_Work order_
Each entry below must be repeated exactly, with pictures left out.

_Supplied material_
**********

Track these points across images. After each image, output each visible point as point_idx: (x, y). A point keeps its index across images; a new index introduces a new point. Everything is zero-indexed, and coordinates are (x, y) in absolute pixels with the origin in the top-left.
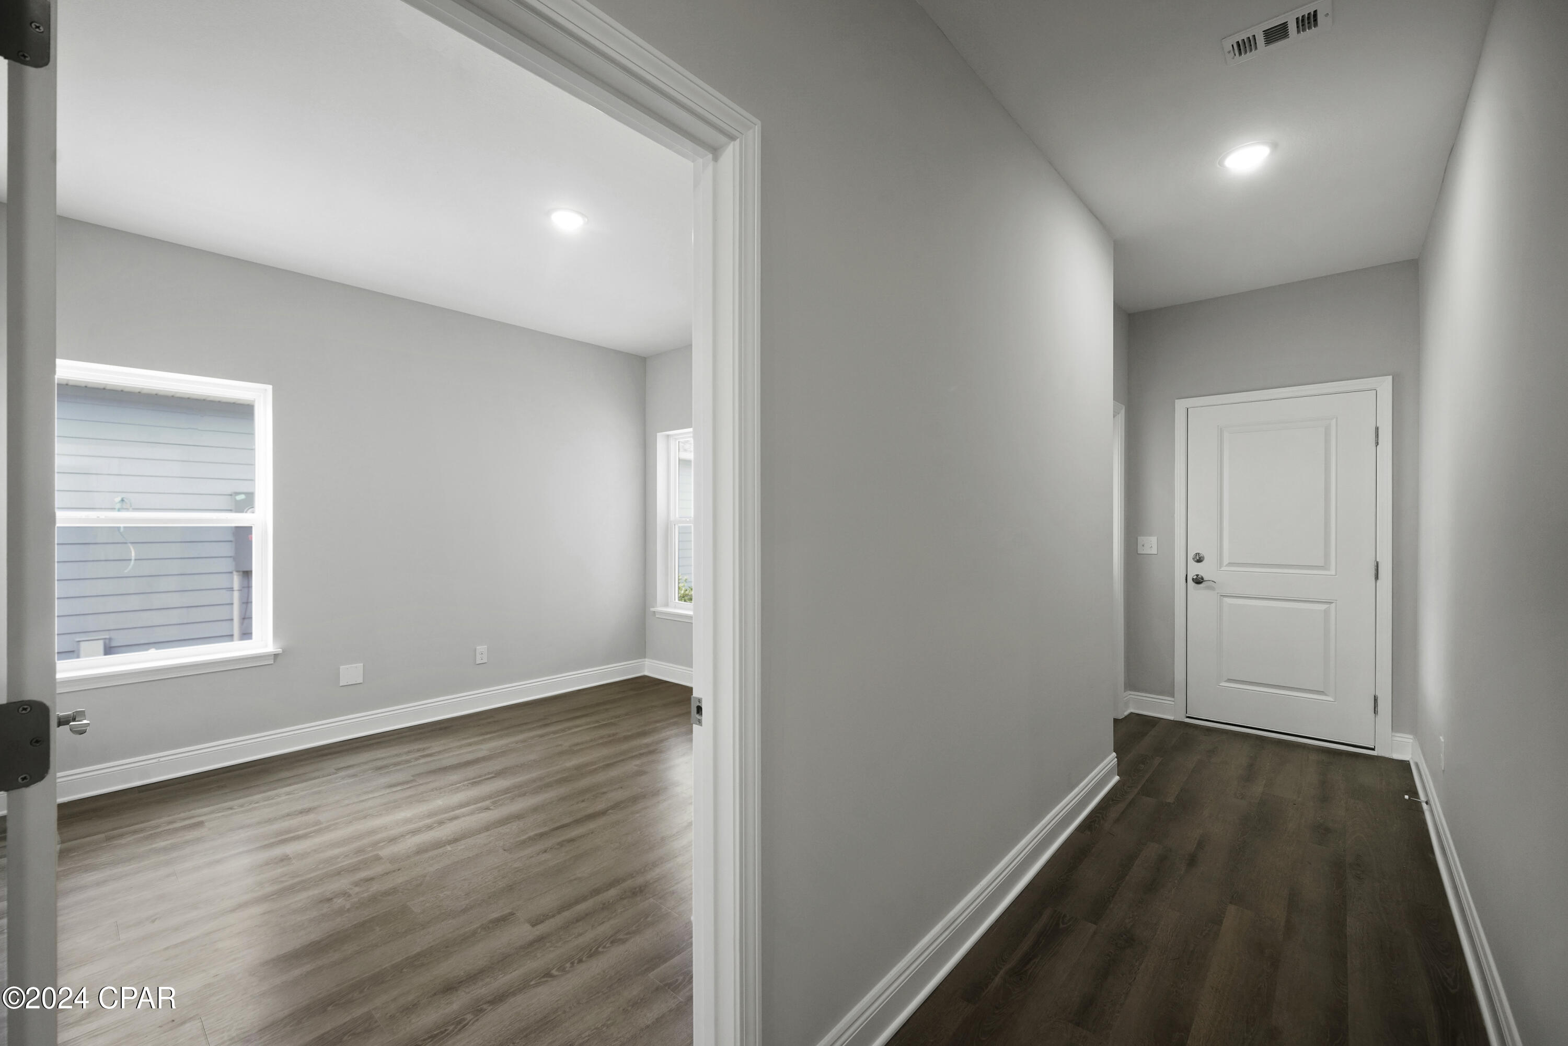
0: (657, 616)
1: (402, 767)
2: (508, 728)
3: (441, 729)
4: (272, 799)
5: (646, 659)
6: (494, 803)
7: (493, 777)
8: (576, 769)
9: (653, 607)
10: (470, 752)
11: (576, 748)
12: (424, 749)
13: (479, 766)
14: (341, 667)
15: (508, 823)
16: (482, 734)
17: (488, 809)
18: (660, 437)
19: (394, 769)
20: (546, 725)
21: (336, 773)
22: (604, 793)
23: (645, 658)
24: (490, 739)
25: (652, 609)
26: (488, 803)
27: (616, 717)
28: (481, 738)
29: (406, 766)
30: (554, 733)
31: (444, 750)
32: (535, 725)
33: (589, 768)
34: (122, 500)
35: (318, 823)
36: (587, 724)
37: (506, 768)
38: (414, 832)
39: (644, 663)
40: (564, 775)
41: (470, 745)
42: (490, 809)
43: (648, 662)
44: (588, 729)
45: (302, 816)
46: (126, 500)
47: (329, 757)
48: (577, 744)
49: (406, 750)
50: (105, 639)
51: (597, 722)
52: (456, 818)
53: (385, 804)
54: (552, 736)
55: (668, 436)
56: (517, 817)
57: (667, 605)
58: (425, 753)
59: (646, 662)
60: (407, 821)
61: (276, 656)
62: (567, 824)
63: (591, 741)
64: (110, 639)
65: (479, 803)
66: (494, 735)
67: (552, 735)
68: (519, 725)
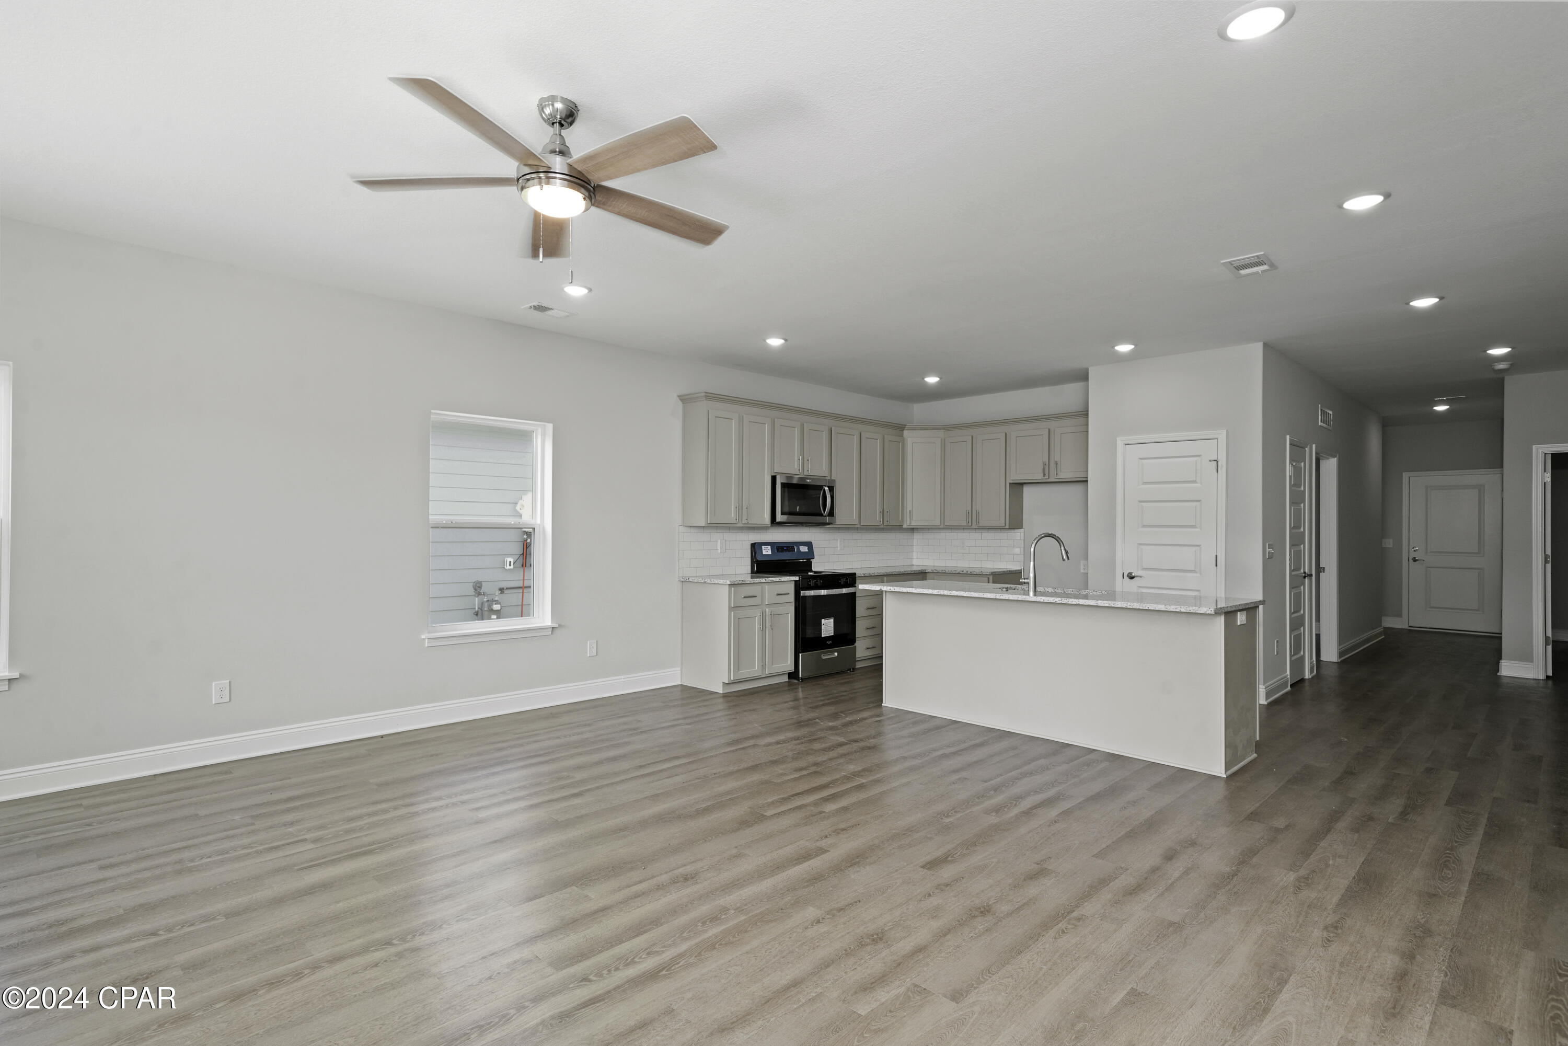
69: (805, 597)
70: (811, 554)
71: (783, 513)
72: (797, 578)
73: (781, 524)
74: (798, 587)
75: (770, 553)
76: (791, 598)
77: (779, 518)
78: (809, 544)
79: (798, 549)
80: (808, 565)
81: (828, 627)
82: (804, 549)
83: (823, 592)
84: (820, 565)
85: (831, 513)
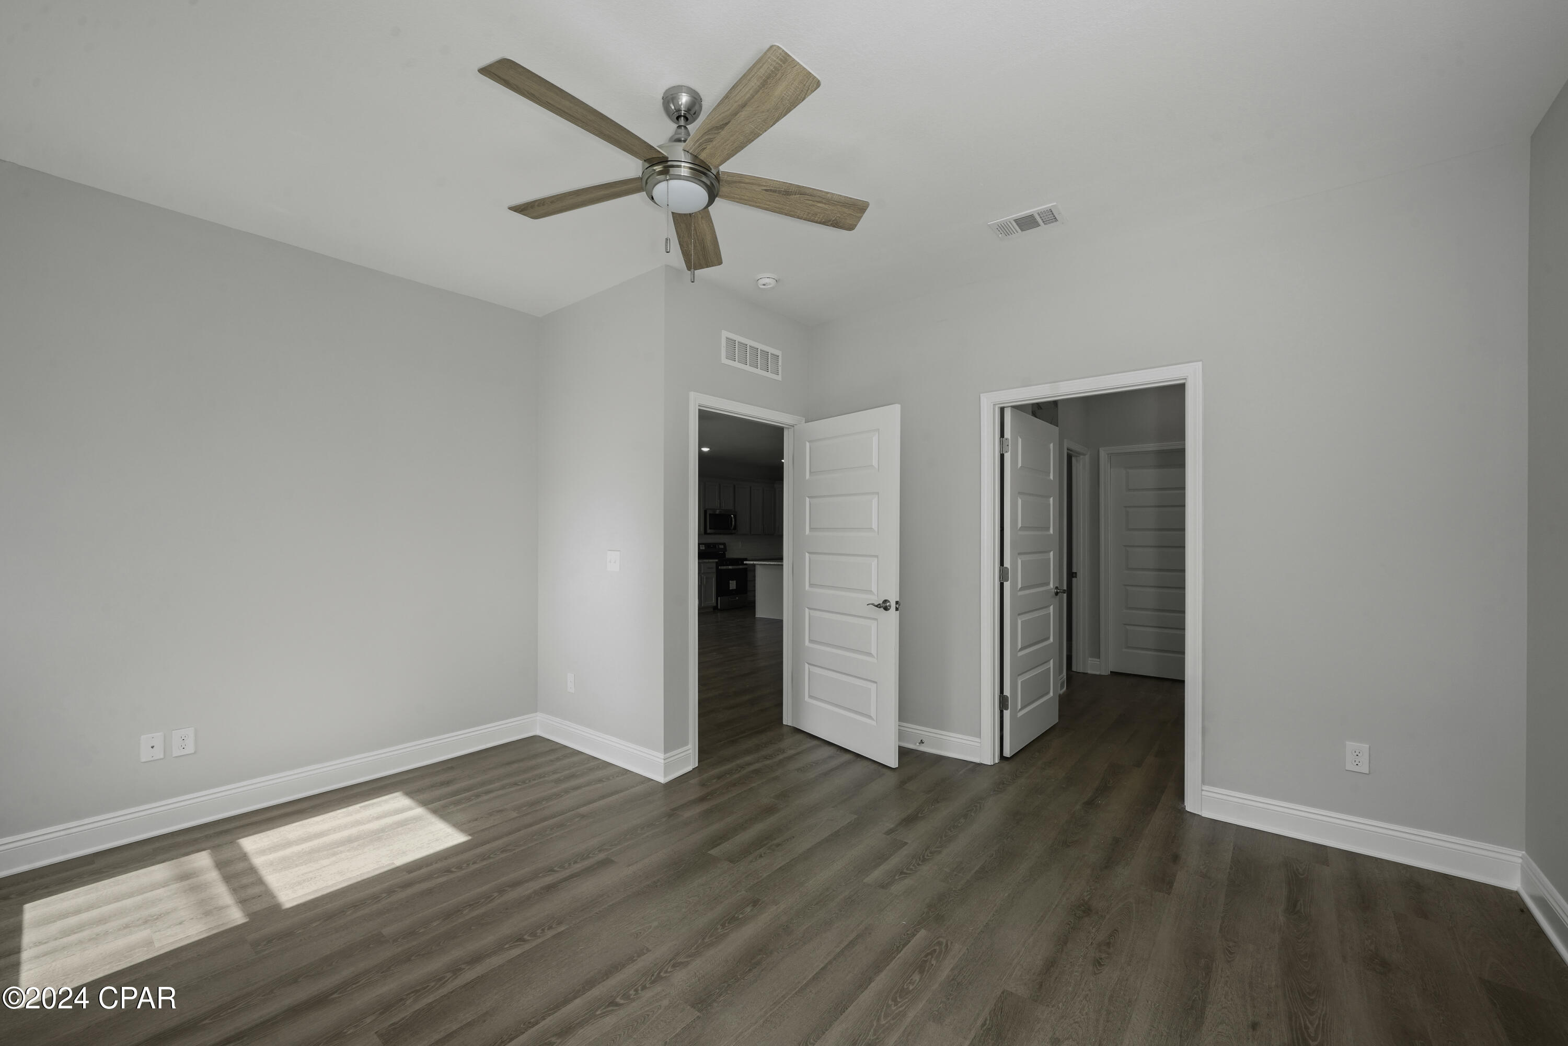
69: (721, 570)
70: (725, 549)
71: (710, 529)
72: (717, 560)
73: (709, 534)
74: (718, 565)
75: (704, 548)
76: (714, 570)
77: (709, 531)
78: (724, 544)
79: (718, 547)
80: (724, 554)
81: (733, 585)
82: (722, 547)
83: (730, 567)
84: (730, 554)
85: (735, 528)
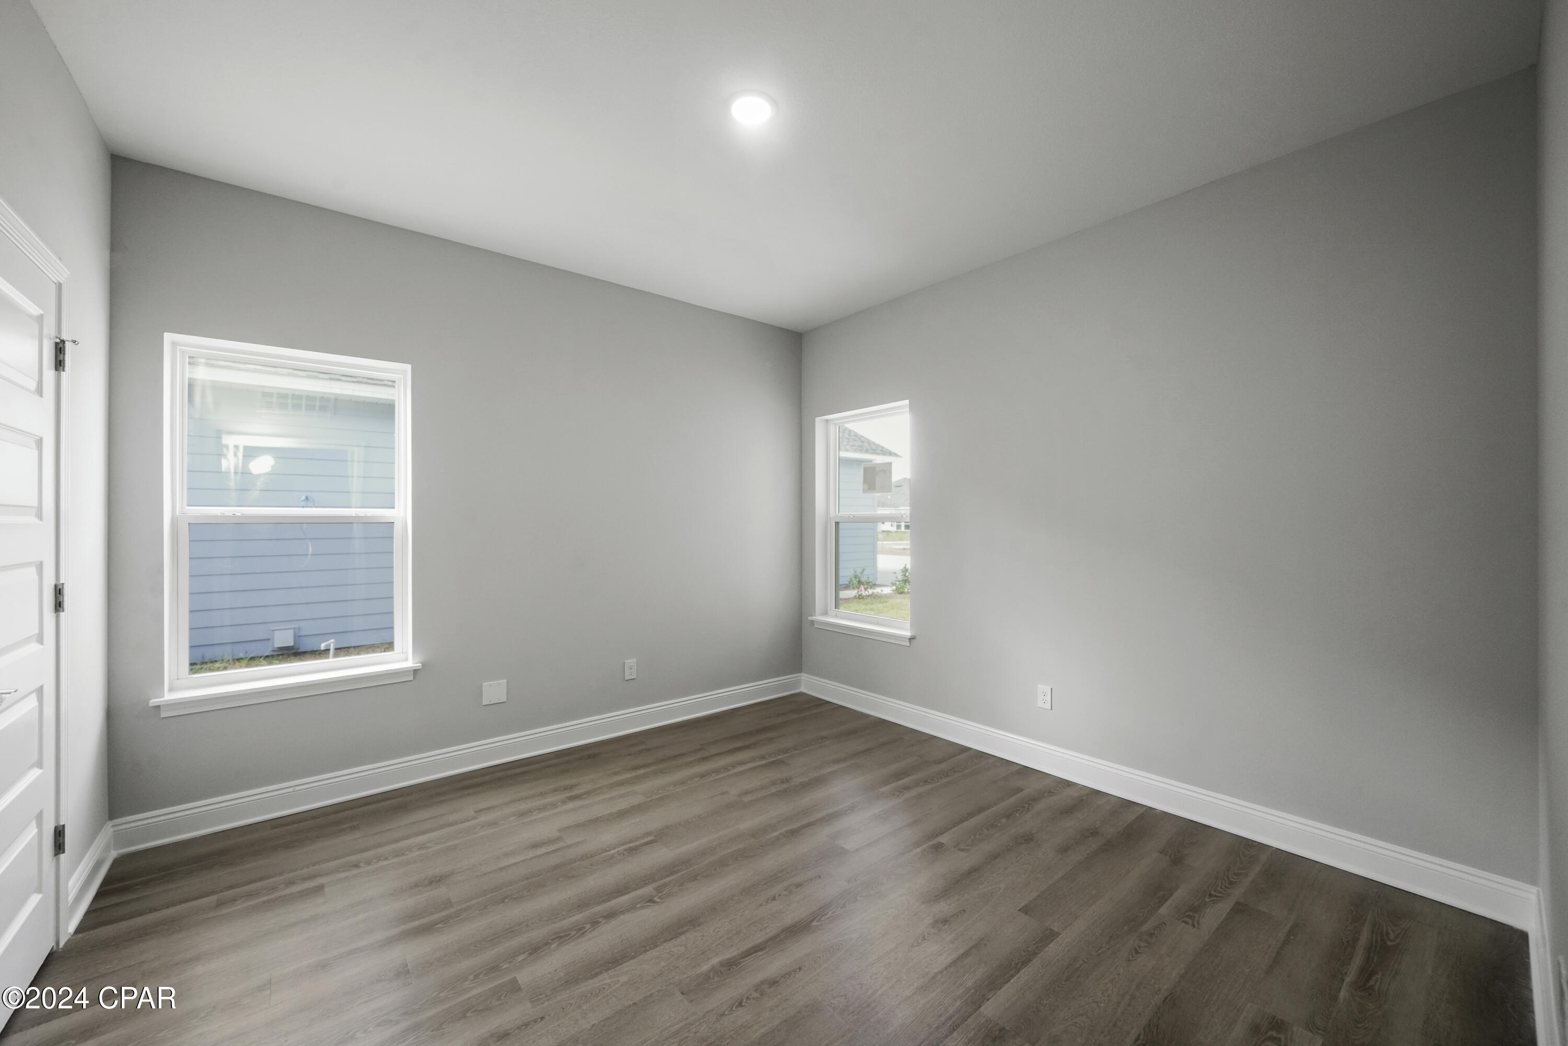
0: (816, 626)
1: (547, 813)
2: (662, 761)
3: (589, 757)
4: (403, 854)
5: (803, 674)
6: (659, 890)
7: (652, 842)
8: (753, 836)
9: (812, 616)
10: (622, 796)
11: (747, 799)
12: (571, 787)
13: (634, 821)
14: (484, 684)
15: (681, 934)
16: (635, 768)
17: (651, 901)
18: (819, 421)
19: (539, 816)
20: (704, 759)
21: (475, 818)
22: (799, 885)
23: (801, 672)
24: (645, 776)
25: (810, 618)
26: (648, 890)
27: (785, 751)
28: (633, 774)
29: (551, 812)
30: (717, 771)
31: (594, 791)
32: (692, 759)
33: (768, 837)
34: (307, 498)
35: (448, 904)
36: (753, 760)
37: (667, 827)
38: (562, 937)
39: (799, 678)
40: (741, 846)
41: (622, 784)
42: (654, 902)
43: (804, 677)
44: (755, 767)
45: (432, 890)
46: (309, 498)
47: (470, 791)
48: (747, 793)
49: (552, 787)
50: (295, 628)
51: (763, 758)
52: (611, 915)
53: (527, 879)
54: (715, 777)
55: (827, 421)
56: (690, 921)
57: (826, 613)
58: (573, 794)
59: (803, 678)
60: (554, 914)
61: (415, 672)
62: (761, 944)
63: (763, 788)
64: (299, 628)
65: (640, 888)
66: (648, 770)
67: (713, 775)
68: (675, 757)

**********

_Exercise response_
Track these points across images. After each image, output each visible point as point_idx: (x, y). A point keeps its index across images; a new index introduces a new point. Everything is zero-indexed, and coordinates are (x, y) in absolute pixels with the origin in the top-left.
0: (657, 616)
1: (402, 767)
2: (508, 728)
3: (441, 729)
4: (272, 799)
5: (646, 659)
6: (494, 803)
7: (493, 777)
8: (576, 769)
9: (653, 607)
10: (470, 752)
11: (576, 748)
12: (424, 749)
13: (479, 766)
14: (341, 667)
15: (508, 823)
16: (482, 734)
17: (488, 809)
18: (660, 437)
19: (394, 769)
20: (546, 725)
21: (336, 773)
22: (604, 793)
23: (645, 658)
24: (490, 739)
25: (652, 609)
26: (488, 803)
27: (616, 717)
28: (481, 738)
29: (406, 766)
30: (554, 733)
31: (444, 750)
32: (535, 725)
33: (589, 768)
34: (122, 500)
35: (318, 823)
36: (587, 724)
37: (506, 768)
38: (414, 832)
39: (644, 663)
40: (564, 775)
41: (470, 745)
42: (490, 809)
43: (648, 662)
44: (588, 729)
45: (302, 816)
46: (126, 500)
47: (329, 757)
48: (577, 744)
49: (406, 750)
50: (105, 639)
51: (597, 722)
52: (456, 818)
53: (385, 804)
54: (552, 736)
55: (668, 436)
56: (517, 817)
57: (667, 605)
58: (425, 753)
59: (646, 662)
60: (407, 821)
61: (276, 656)
62: (567, 824)
63: (591, 741)
64: (110, 639)
65: (479, 803)
66: (494, 735)
67: (552, 735)
68: (519, 725)
69: (805, 597)
70: (811, 554)
71: (783, 513)
72: (797, 578)
73: (781, 524)
74: (798, 587)
75: (770, 553)
76: (791, 598)
77: (779, 518)
78: (809, 544)
79: (798, 549)
80: (808, 565)
81: (828, 627)
82: (804, 549)
83: (823, 592)
84: (820, 565)
85: (831, 513)
69: (721, 570)
70: (725, 549)
71: (710, 529)
72: (717, 560)
73: (709, 534)
74: (718, 565)
75: (704, 548)
76: (714, 570)
77: (709, 531)
78: (724, 544)
79: (718, 547)
80: (724, 554)
81: (733, 585)
82: (722, 547)
83: (730, 567)
84: (730, 554)
85: (735, 528)
0: (816, 626)
1: (547, 813)
2: (662, 761)
3: (589, 757)
4: (403, 854)
5: (803, 674)
6: (659, 890)
7: (652, 842)
8: (753, 836)
9: (812, 616)
10: (622, 796)
11: (747, 799)
12: (571, 787)
13: (634, 821)
14: (484, 684)
15: (681, 934)
16: (635, 768)
17: (651, 901)
18: (819, 421)
19: (539, 816)
20: (704, 759)
21: (475, 818)
22: (799, 885)
23: (801, 672)
24: (645, 776)
25: (810, 618)
26: (648, 890)
27: (785, 751)
28: (633, 774)
29: (551, 812)
30: (717, 771)
31: (594, 791)
32: (692, 759)
33: (768, 837)
34: (307, 498)
35: (448, 904)
36: (753, 760)
37: (667, 827)
38: (562, 937)
39: (799, 678)
40: (741, 846)
41: (622, 784)
42: (654, 902)
43: (804, 677)
44: (755, 767)
45: (432, 890)
46: (309, 498)
47: (470, 791)
48: (747, 793)
49: (552, 787)
50: (295, 628)
51: (763, 758)
52: (611, 915)
53: (527, 879)
54: (715, 777)
55: (827, 421)
56: (690, 921)
57: (826, 613)
58: (573, 794)
59: (803, 678)
60: (554, 914)
61: (415, 672)
62: (761, 944)
63: (763, 788)
64: (299, 628)
65: (640, 888)
66: (648, 770)
67: (713, 775)
68: (675, 757)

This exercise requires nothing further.